11. everyone has their own list of The Rules for good writing. what are yours? 

  • Once again, I don't think it's right to even try to leave yourself off of the page.
  • Description is a major key factor
  • I don't care if the place exists, just make it feel real to me. 
  • Characters need to be related to.
  • Nothing is ever perfectly tidy
12. do you plan? if/when you do, do you always stick to it?

The most like planning I ever do is character files and then I never look at them while I'm writing. As I go along, I sometimes keep time lines, because I like to skip about in time - it's the way my head works - but no, I don't plan. I'm not very big on knowing where I'm going to, because that feels pretty boring. I even change the way I walk home so that it at least feels different. 

13. other than writing, what makes you tick?

There's a world outside of writing? 

Just kidding. There's this infant that I love to look after, who's the daughter of a friend of mine. Erm, I kind of enjoy the course I'm studying? I like the generic stuff like music and traveling and friends and blah blah blah yawn, but writing is one of the only things I get passionate and energetic over. And politics, but the less sad about that the better. 

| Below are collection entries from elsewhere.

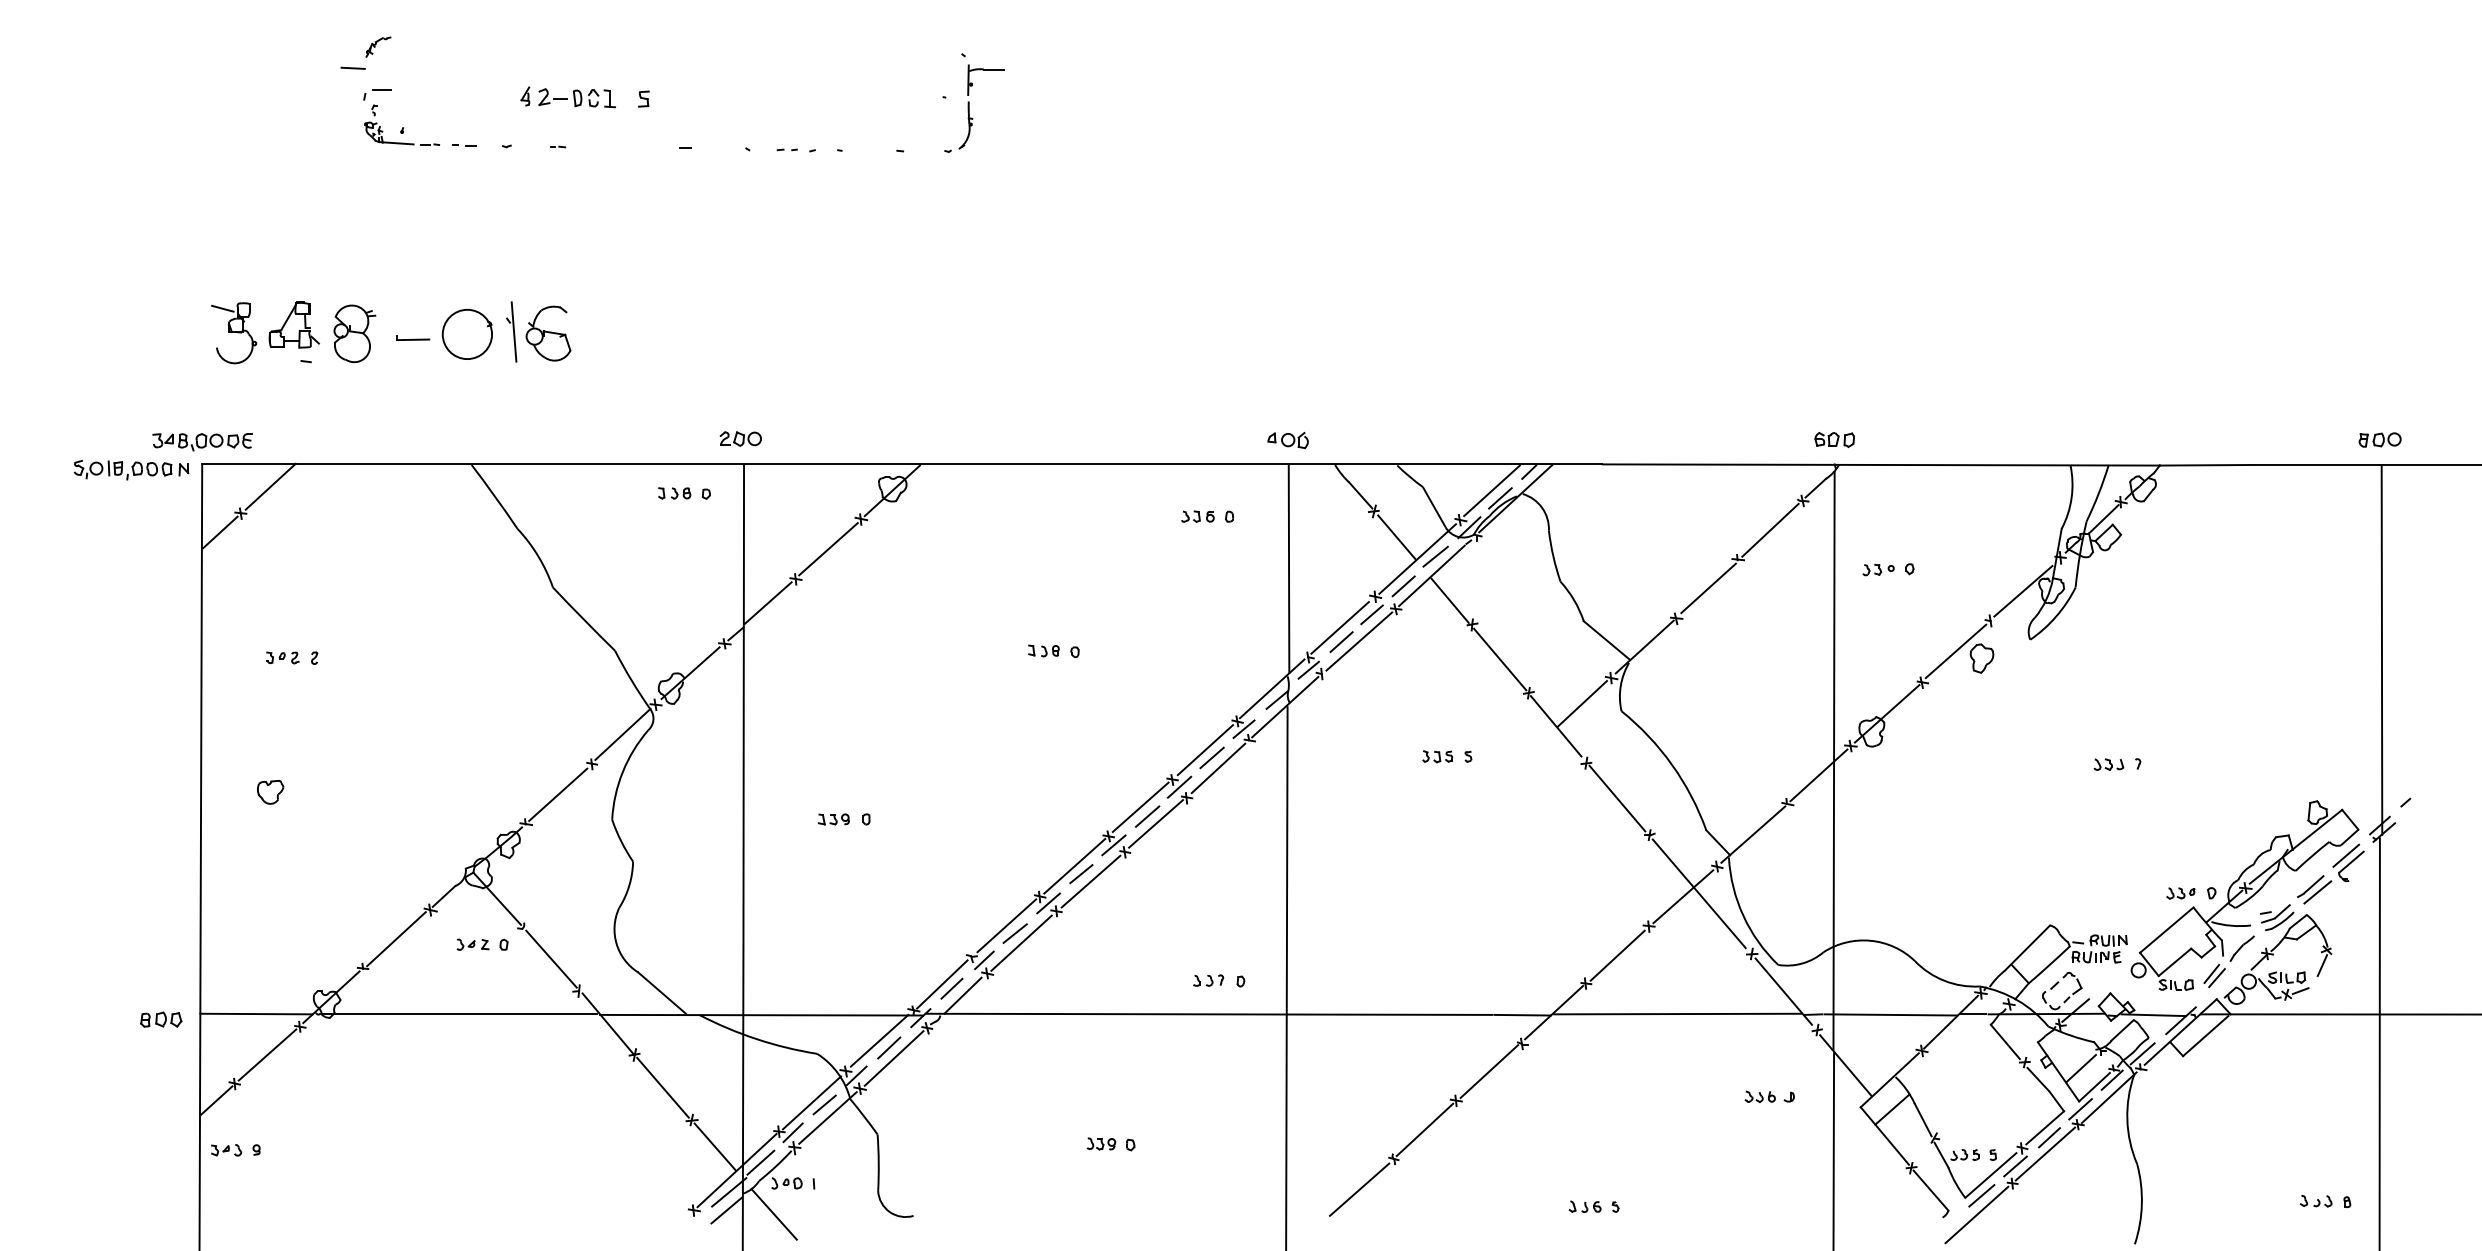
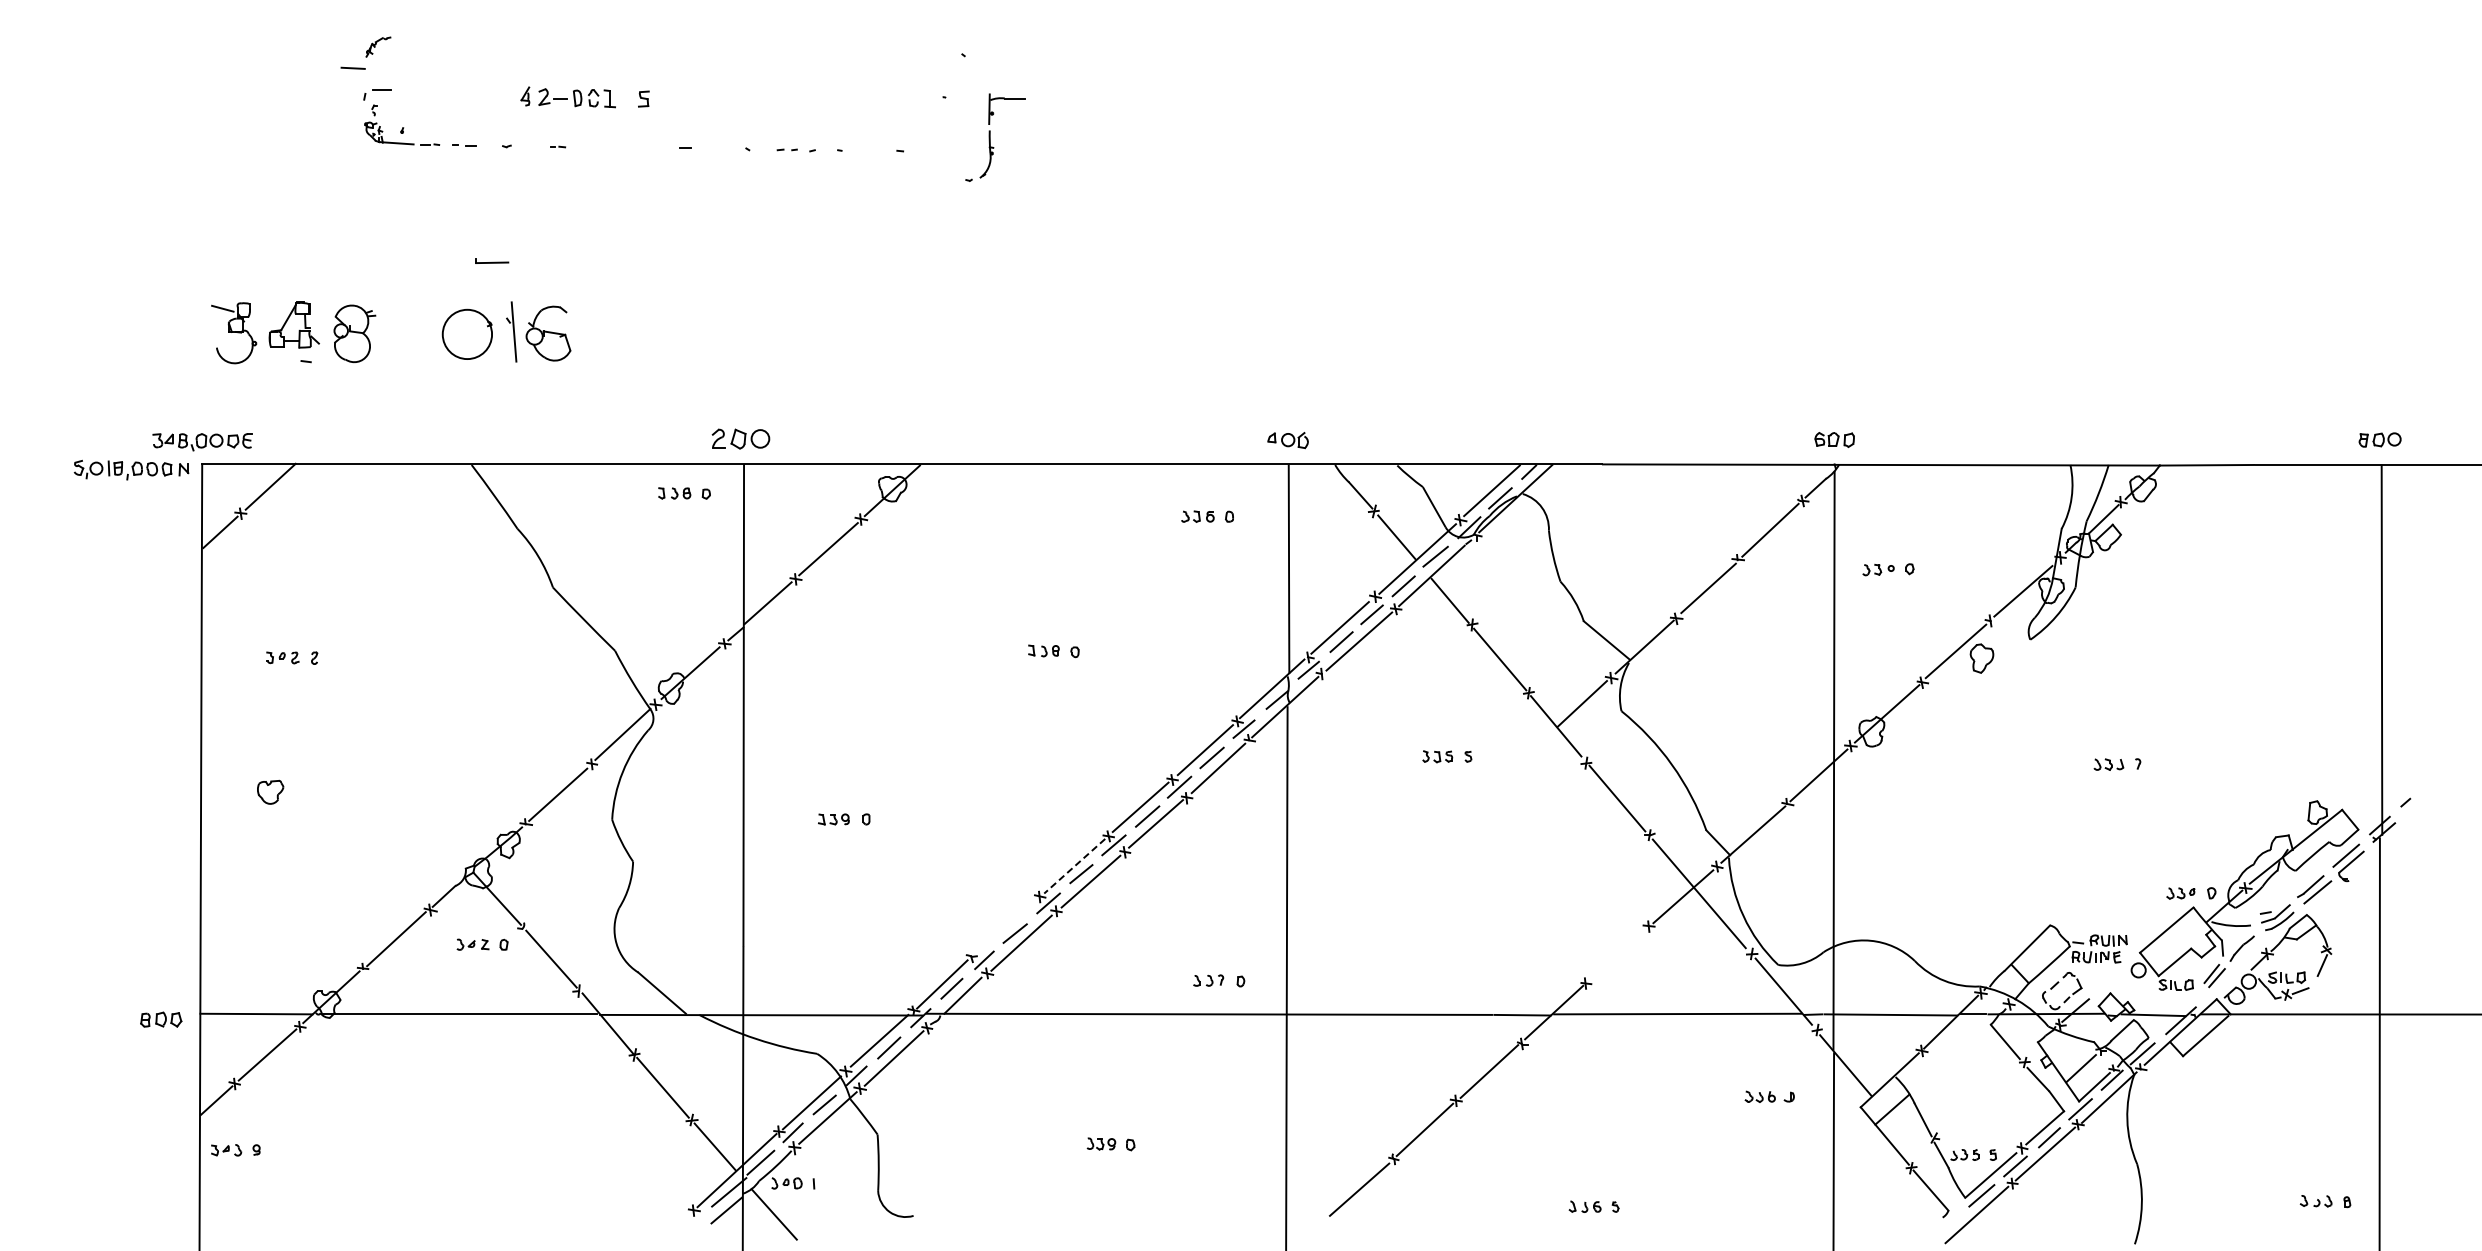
part at (974, 108) position: (974, 108) -> (995, 137)
part at (413, 337) position: (413, 337) -> (492, 260)
part at (740, 438) size: 43x16 px -> 60x22 px
line at (1074, 866): solid -> dashed
line at (1006, 925): present -> none
line at (1617, 955): present -> none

14. if you were stranded on a desert island with food, water and shelter, what five items would you want with you? 

  1. Puppy. - I have had this dog since I was seven and I'm nearly twenty. I don't care how sad that is. I don't really go away for an extended period of time without him, so yes, him. It. Whatever. 
  2. A change of clothes - I'd want to at least wash what I was wearing and not have to run around nude. 
  3. iPad - I can type on it pretty well and it's far more reliable than the Craptop, plus it does music. :)  
 I could be content with just that!!  

15. on said island, what five books would you like?
  1. The Monsters of Gramercy Park by Danny Leigh is an ultimate favourite, so I would have to have that with me.
  2. Sunshine by Robyn McKinley, because it's the best vampire book since the Anne Rice series. 
  3. A Fault in Our Stars by John Green. I have already finished An Abundance of Katherines and Paper Towns, and Looking For Alaska is my current bed time story. That one is next on the list. 
  4. A Thinkers Guide to God by Peter Vardy. I've read bits of it when it's relevant and it would keep my mind somewhere near Philosophy.
  5. The God Delusion by Richard Dawkins - in case I run out of toilet paper... In all honesty, I know Dawkins is a fantastic scientist, but he needs to butt out of trying to be a philosopher, because you can't just paste over religions and call it indoctrination of children and essentially fairy stories. That really just winds me up. 
16. what do you find most rewarding about writing a book? 

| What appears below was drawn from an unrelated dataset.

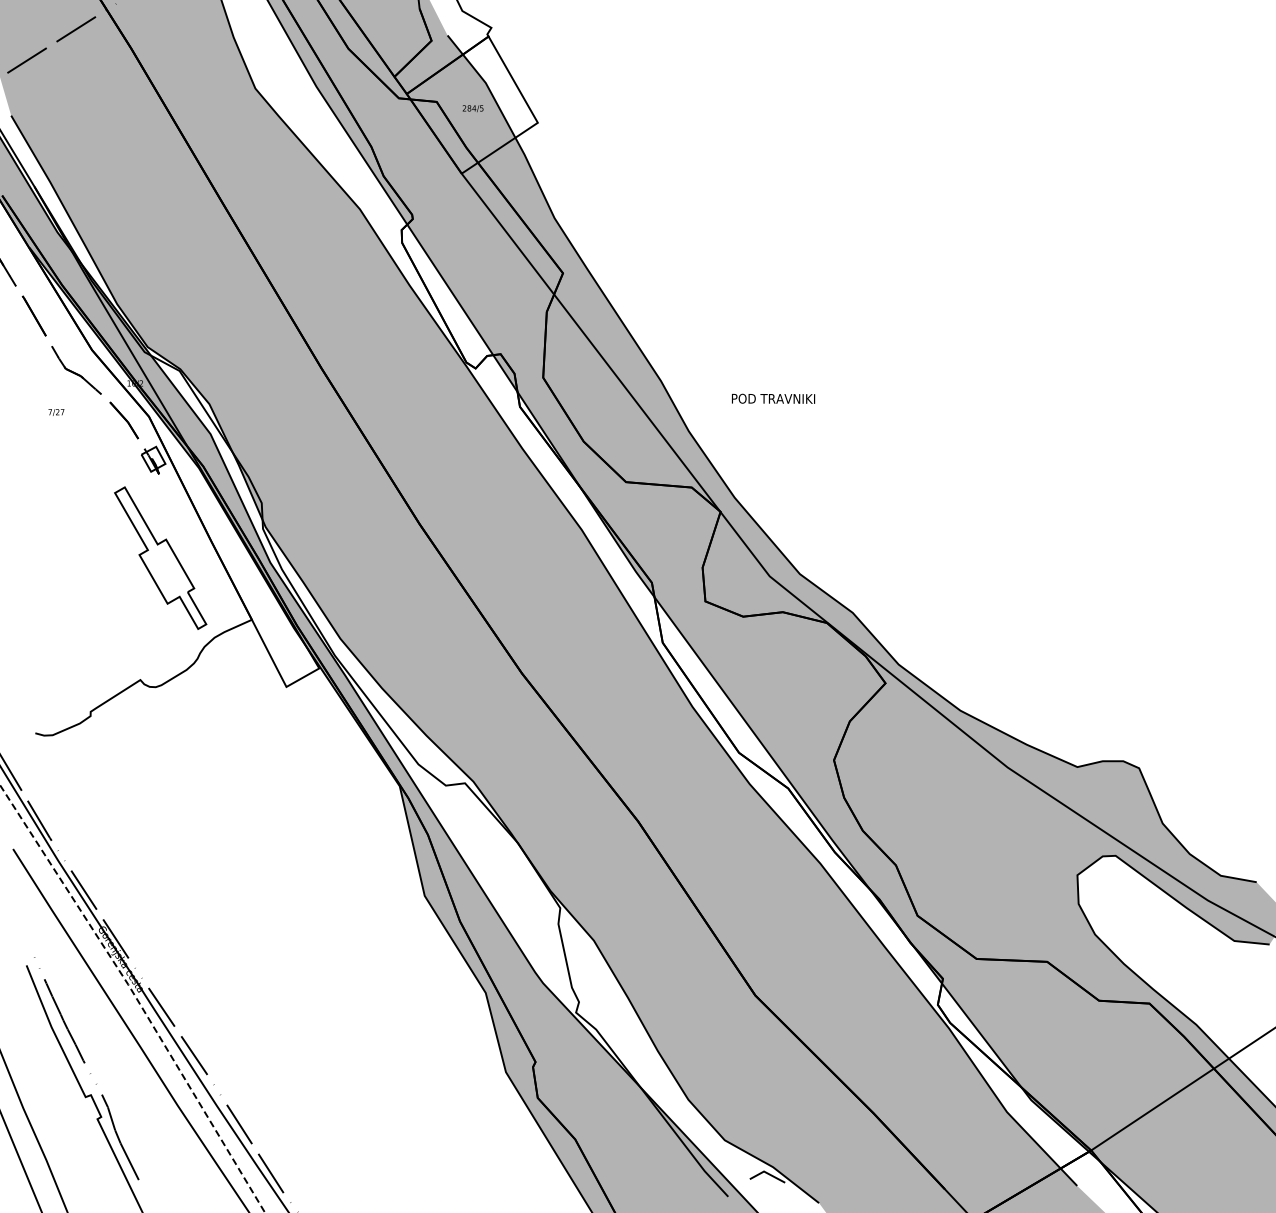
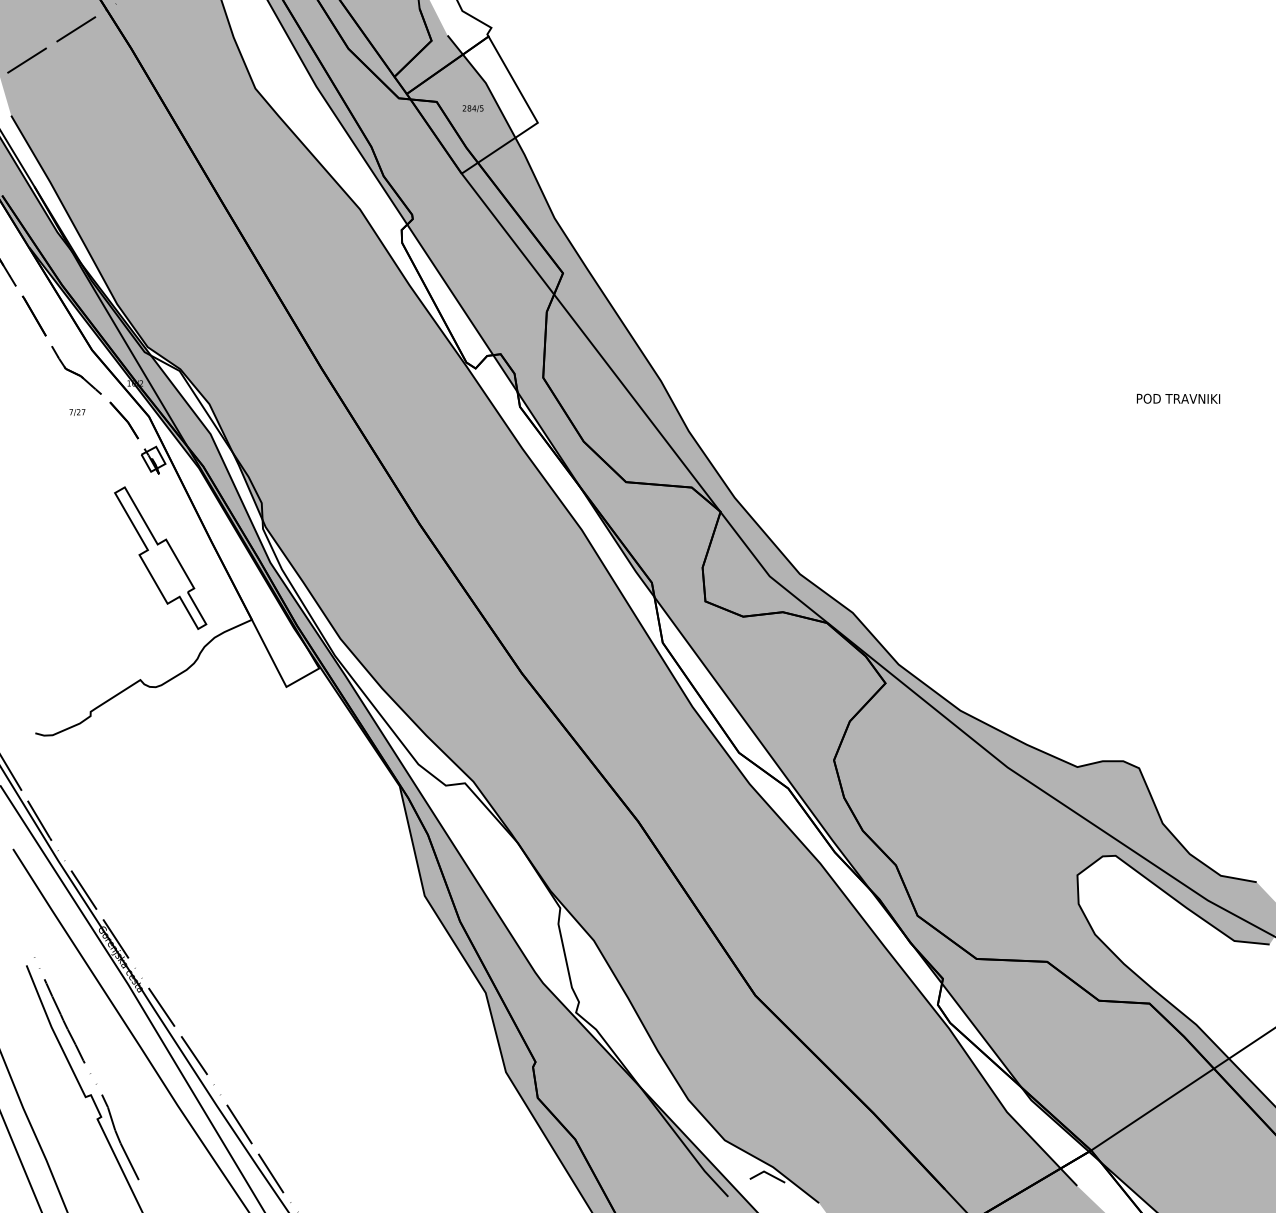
text at (773, 398) position: (773, 398) -> (1178, 398)
text at (56, 412) position: (56, 412) -> (77, 412)
line at (136, 997): dashed -> solid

Proving to myself that I can is a pretty special thing, I guess. Other than that, I just like that it brings out how I think about things or feel about things in a different way, or presents things to me in a different way, and then I get to take that back into my life.

I just found something called GoodReads...off to check that out and then maybe sleep before getting the train back to Manchester!! 

Continuing good luck to all of those facing NaNo this time around!!